Takalar, Radarhukum.id — Sebuah gambar karikatur satir yang menyebar luas di media sosial memicu kegaduhan di Kabupaten Takalar. Karikatur tersebut diduga menyindir Sekretaris Daerah (Sekda) Takalar, Muhammad Hasbi, hingga berujung pada laporan polisi terhadap seorang warga.
Karikatur yang dianggap menyinggung privasi pejabat publik tersebut dibagikan melalui akun WhatsApp bernama “PANRONRONA TAKALAR” dalam salah satu grup percakapan publik. Akun tersebut dikaitkan dengan SL, warga yang kini harus berhadapan dengan proses hukum meski mengaku hanya meneruskan unggahan tersebut atas permintaan seseorang yang tidak dikenalnya.
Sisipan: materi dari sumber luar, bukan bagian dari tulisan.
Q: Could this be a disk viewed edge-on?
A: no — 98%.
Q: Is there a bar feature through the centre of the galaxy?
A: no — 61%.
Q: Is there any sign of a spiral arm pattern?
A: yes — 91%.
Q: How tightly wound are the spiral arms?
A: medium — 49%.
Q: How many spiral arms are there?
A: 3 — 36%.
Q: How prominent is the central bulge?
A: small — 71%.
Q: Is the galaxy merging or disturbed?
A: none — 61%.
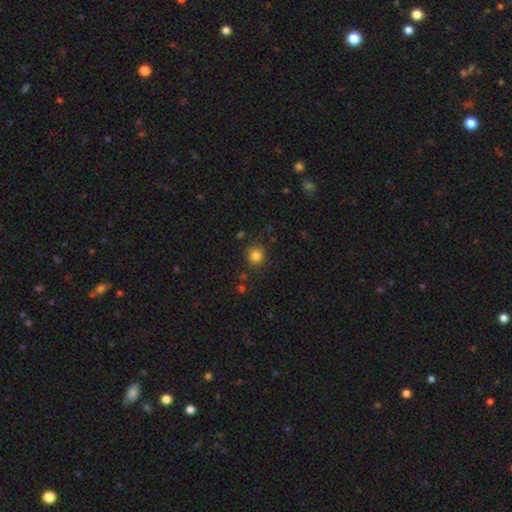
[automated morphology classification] This appears to be a smooth galaxy with no disk features (82%) that is round (87%). Merging: none (84%).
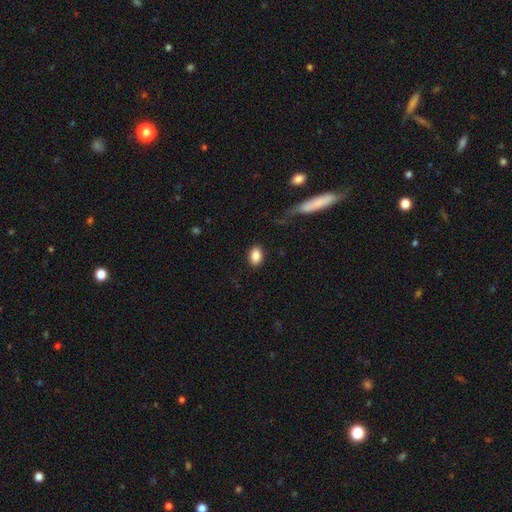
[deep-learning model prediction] Smooth or featured? smooth (87%)
How rounded? in between (85%)
Merging? none (87%)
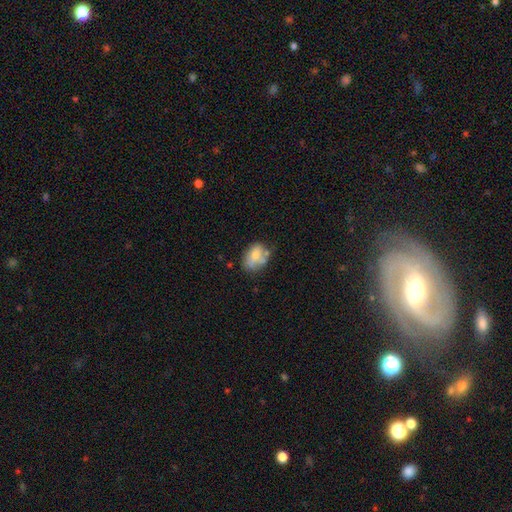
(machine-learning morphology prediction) smooth-or-featured: smooth: 65% | featured or disk: 26% | star or artifact: 9%
  how-rounded: in between: 79% | round: 19% | cigar-shaped: 2%
  merging: none: 48% | minor disturbance: 27% | merger: 15% | major disturbance: 10%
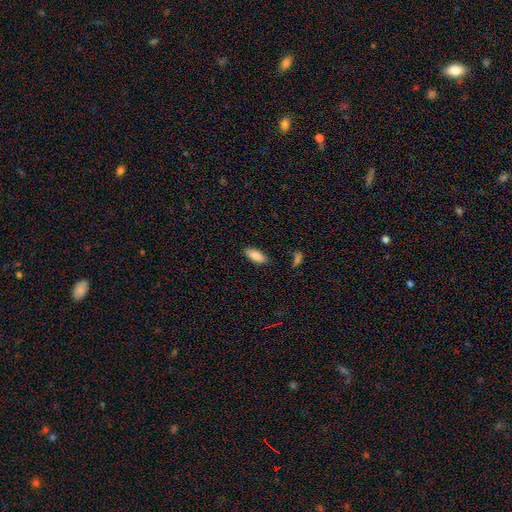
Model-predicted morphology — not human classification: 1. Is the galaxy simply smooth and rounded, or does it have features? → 85% smooth, 8% featured or disk, 7% star or artifact.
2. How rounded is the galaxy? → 85% in between, 14% cigar-shaped, 2% round.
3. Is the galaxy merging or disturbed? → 84% none, 12% minor disturbance, 2% major disturbance, 2% merger.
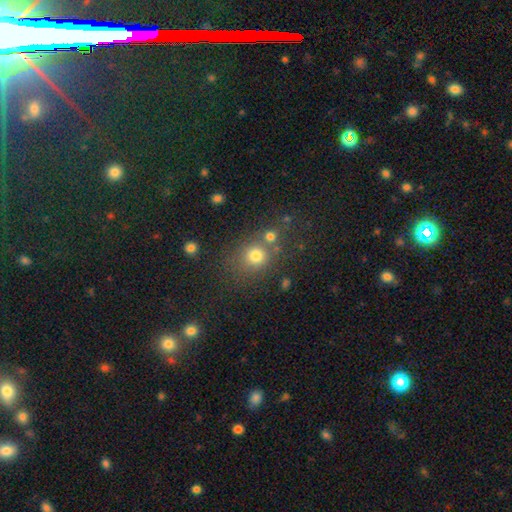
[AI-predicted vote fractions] Morphology: type=smooth (74%); roundness=round (80%); merging=none (60%).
“Menurut saya, itu bukan pencemaran nama baik, apalagi menyerang pribadi. Pejabat publik harus siap dikritik. Karikatur adalah bentuk kritik yang legal dalam sistem hukum dan demokrasi,” ujar SL dalam keterangannya.
Kasus ini kini ditangani Polres Takalar dan telah masuk tahap penyidikan. Kepala Unit Tindak Pidana Tertentu (Kanit Tipidter) Polres Takalar, Iptu Andri Surahman, SH., MH., membenarkan adanya laporan tersebut.
“Benar, laporannya sudah naik ke tahap penyidikan. Untuk keterangan lebih lengkap, akan disampaikan oleh pihak Humas dalam rilis resmi. Insyaallah, teman-teman media akan diundang,” jelasnya.
Menanggapi kasus ini, pakar hukum dari Fakultas Hukum Universitas Muslim Indonesia (UMI), Prof. Dr. Zainuddin, SH., MH., menilai bahwa karikatur termasuk dalam bentuk komunikasi visual yang dilindungi dalam sistem demokrasi.
“Selama tidak mengandung unsur penghinaan atau fitnah, kritik melalui karikatur adalah bagian dari kontrol sosial dan sah menurut hukum,” tegas Prof. Zainuddin.
Ia juga mengingatkan agar pejabat publik tidak alergi terhadap kritik. “Jika setiap kritik dilaporkan ke polisi, ini bisa menjadi preseden buruk bagi kebebasan berpendapat. Itu merupakan kemunduran demokrasi,” tandasnya.
Sementara itu, upaya konfirmasi yang dilakukan kepada Sekda Takalar belum membuahkan hasil hingga berita ini ditayangkan.